Some industries lagged considerably, particularly construction. The migration of rural population into cities that accompanied rapid industrialization resulted in a housing shortage. New methods for prefabricating walls and even whole rooms were borrowed from the West, but factories for making these products were not built as rapidly as projected, and housing goals were seldom met. Moreover, new housing was not well built and deteriorated rapidly.

Minerals

Of great importance for the growth of the Soviet economy was the increased development of Siberia, utilizing forced labour. The opening of vast new fields of oil and natural gas in Tyumen' in western Siberia augmented the Soviet Union's supply of energy sources. Deposits of copper and coal have been discovered farther east. Construction is under way on the 3218-km (2000-mi) Baikal-Amur Railway, which runs north of the present Trans-Siberian Railway and thus at a safer distance from the Chinese border.

Cultural Developments

From the mid-20th century the Soviet government tried, within strict ideological confines, to enable all citizens of the Soviet Union's many nationalities to participate fully in the culture of a unified Communist society and at the same time to preserve the traditions of their regional homelands. Tuition-free education in the form of day schools, evening classes, volunteer "people's universities", and correspondence courses was available to all those who toed the party line. Special efforts were made to reach isolated areas where educational opportunities had been few. Instruction was in Russian or in one of the Soviet Union's many other languages. Non-literate peoples were provided with their own alphabets, dictionaries, and grammars.

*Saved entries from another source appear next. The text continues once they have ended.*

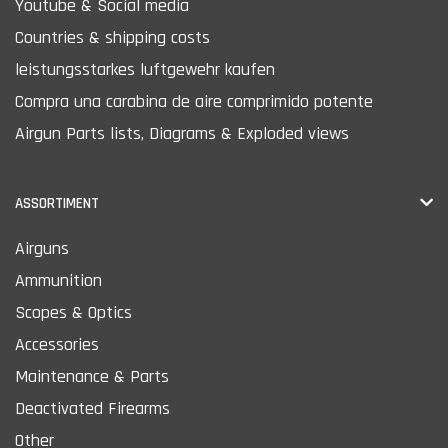
Youtube & Social media
Countries & shipping costs
leistungsstarkes luftgewehr kaufen
Compra una carabina de aire comprimido potente
Airgun Parts lists, Diagrams & Exploded views
ASSORTIMENT
Airguns
Ammunition
Scopes & Optics
Accessories
Maintenance & Parts
Deactivated Firearms
Other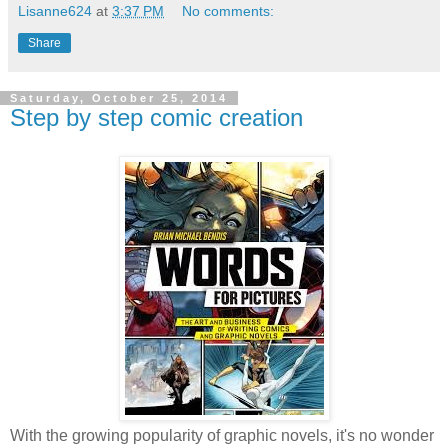
Lisanne624
at
3:37 PM
No comments:
Share
Saturday, October 25, 2014
Step by step comic creation
With the growing popularity of graphic novels, it's no wonder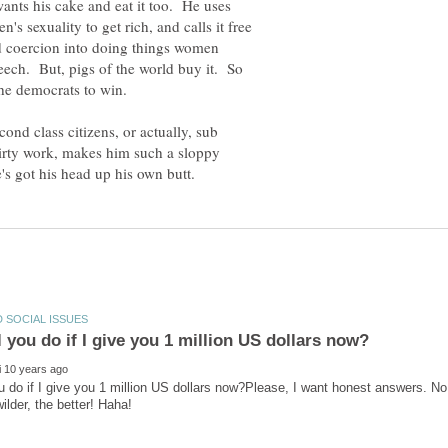
ants his cake and eat it too. He uses
 sexuality to get rich, and calls it free
nd coercion into doing things women
speech. But, pigs of the world buy it. So
ond class citizens, or actually, sub
 dirty work, makes him such a sloppy
u do if I give you 1 million US dollars now?Please, I want honest answers. No 
wilder, the better! Haha!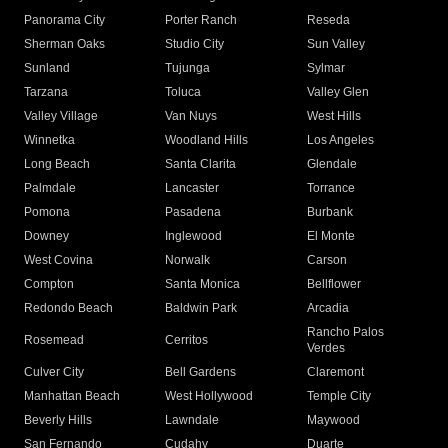
Panorama City
Porter Ranch
Reseda
Sherman Oaks
Studio City
Sun Valley
Sunland
Tujunga
Sylmar
Tarzana
Toluca
Valley Glen
Valley Village
Van Nuys
West Hills
Winnetka
Woodland Hills
Los Angeles
Long Beach
Santa Clarita
Glendale
Palmdale
Lancaster
Torrance
Pomona
Pasadena
Burbank
Downey
Inglewood
El Monte
West Covina
Norwalk
Carson
Compton
Santa Monica
Bellflower
Redondo Beach
Baldwin Park
Arcadia
Rancho Palos
Rosemead
Cerritos
Verdes
Culver City
Bell Gardens
Claremont
Manhattan Beach
West Hollywood
Temple City
Beverly Hills
Lawndale
Maywood
San Fernando
Cudahy
Duarte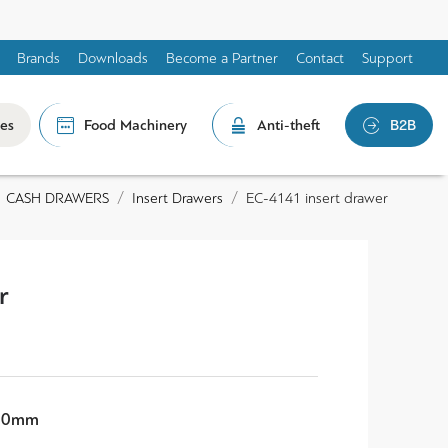
Brands
Downloads
Become a Partner
Contact
Support
les
Food Machinery
Anti-theft
B2B
CASH DRAWERS
Insert Drawers
EC-4141 insert drawer
r
 60mm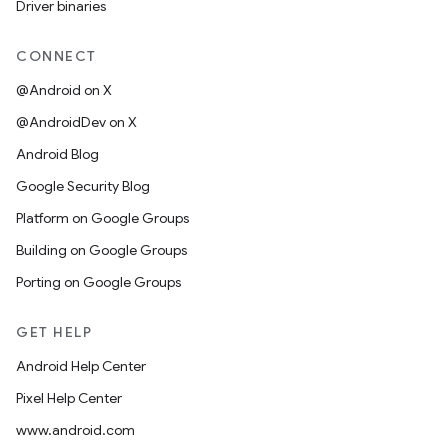
Driver binaries
CONNECT
@Android on X
@AndroidDev on X
Android Blog
Google Security Blog
Platform on Google Groups
Building on Google Groups
Porting on Google Groups
GET HELP
Android Help Center
Pixel Help Center
www.android.com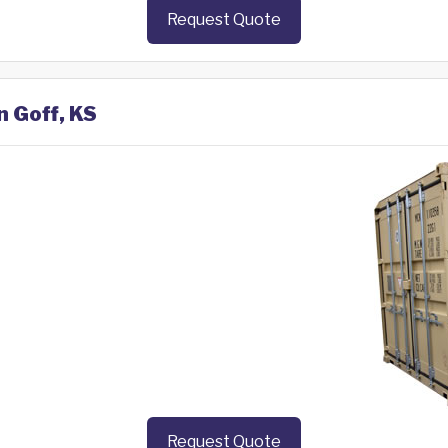
Request Quote
n Goff, KS
Request Quote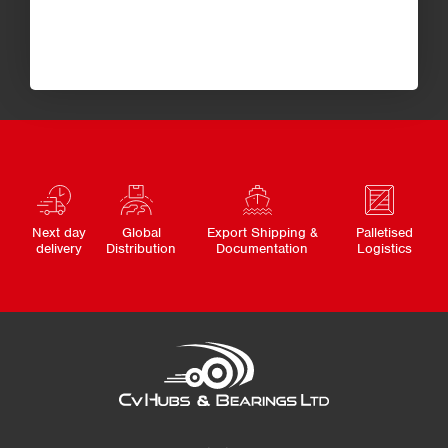
Next day
Global
Export Shipping &
Palletised
delivery
Distribution
Documentation
Logistics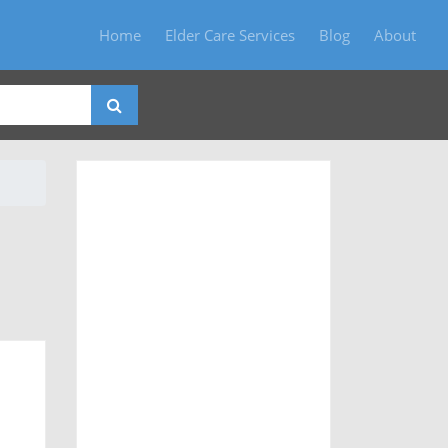
Home
Elder Care Services
Blog
About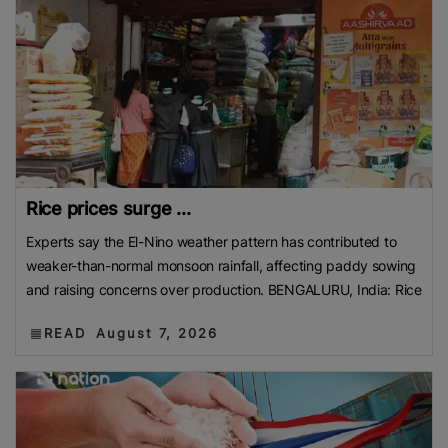
Rice prices surge ...
Experts say the El-Nino weather pattern has contributed to
weaker-than-normal monsoon rainfall, affecting paddy sowing
and raising concerns over production. BENGALURU, India: Rice
READ
August 7, 2026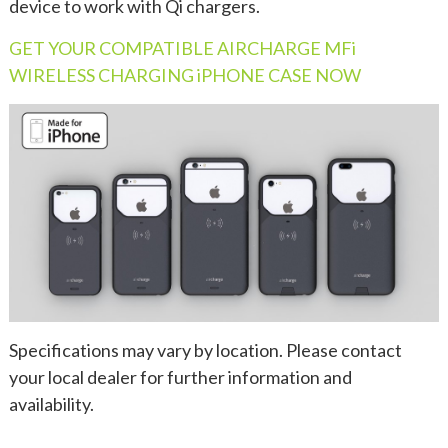
device to work with Qi chargers.
GET YOUR COMPATIBLE AIRCHARGE MFi
WIRELESS CHARGING iPHONE CASE NOW
Specifications may vary by location. Please contact
your local dealer for further information and
availability.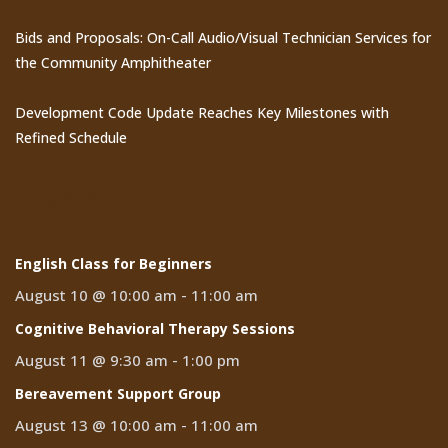
Bids and Proposals: On-Call Audio/Visual Technician Services for
the Community Amphitheater
Development Code Update Reaches Key Milestones with
Refined Schedule
Events
English Class for Beginners
August 10 @ 10:00 am
-
11:00 am
Cognitive Behavioral Therapy Sessions
August 11 @ 9:30 am
-
1:00 pm
Bereavement Support Group
August 13 @ 10:00 am
-
11:00 am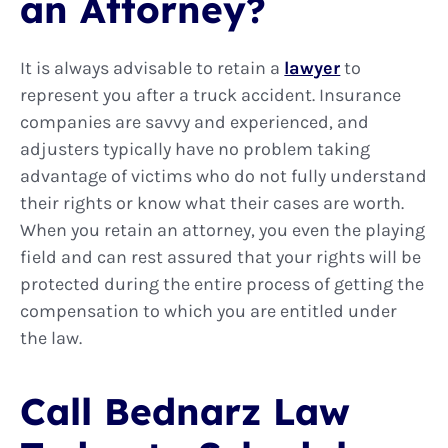
an Attorney?
It is always advisable to retain a
lawyer
to
represent you after a truck accident. Insurance
companies are savvy and experienced, and
adjusters typically have no problem taking
advantage of victims who do not fully understand
their rights or know what their cases are worth.
When you retain an attorney, you even the playing
field and can rest assured that your rights will be
protected during the entire process of getting the
compensation to which you are entitled under
the law.
Call Bednarz Law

As a result, illiteracy (about 70 per cent in the Russian Empire) was eliminated, and a large part of the population acquired a narrow political awareness of Communism (but heavily biased interpretations of capitalism), and the technical skills needed to develop a modern industrialized state.

Cultural achievements in the natural sciences were outstanding: in some areas of chemistry and physics, for example, the Soviets outstripped all other countries.